══ EXTRACT PROVIDED

Russia's Putin speaks bluntly of arms buildup

By Will Englund
Wednesday, December 1, 2010; 10:05 PM

MOSCOW--Russia will have to expand and update its nuclear arsenal if it can't reach an agreement with NATO on a new missile defense system, Prime Minister Vladimir V. Putin said in an interview to be broadcast Wednesday on CNN.

His remarks in an interview with Larry King were more pointed than those of President Dmitry Medvedev the day before. Medvdev had warned in vaguer language that a failure to reach an agreement on nuclear weapons will inevitably lead to a new arms race. But Putin tied a nuclear buildup to the fate of the missile defense system, saying that the United States needs to accept Russia's proposals on the joint effort.

"If our proposals will be met with negative answers ... Russia will have to ensure her own security through different means," he said.

"This is not a threat," Putin said. "We've been simply saying that this is what all of us expects to happen if we don't agree on a joint effort there."

════
══ DATA SECTION

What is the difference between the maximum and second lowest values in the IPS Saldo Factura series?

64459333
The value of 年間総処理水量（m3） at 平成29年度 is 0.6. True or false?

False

════

REQUIRED ACTION 1 - In the article on Putin's remarks, who interviewed Putin for the CNN broadcast?
REQUIRED ACTION 2 - Please copy word for word the passage of the article on Putin's remarks between "By Will Englund" and "the joint effort.", inclusive.

PROBLEM SOLUTION 1 - Larry King

PROBLEM SOLUTION 2 -
By Will Englund
Wednesday, December 1, 2010; 10:05 PM

MOSCOW--Russia will have to expand and update its nuclear arsenal if it can't reach an agreement with NATO on a new missile defense system, Prime Minister Vladimir V. Putin said in an interview to be broadcast Wednesday on CNN.

His remarks in an interview with Larry King were more pointed than those of President Dmitry Medvedev the day before. Medvdev had warned in vaguer language that a failure to reach an agreement on nuclear weapons will inevitably lead to a new arms race. But Putin tied a nuclear buildup to the fate of the missile defense system, saying that the United States needs to accept Russia's proposals on the joint effort.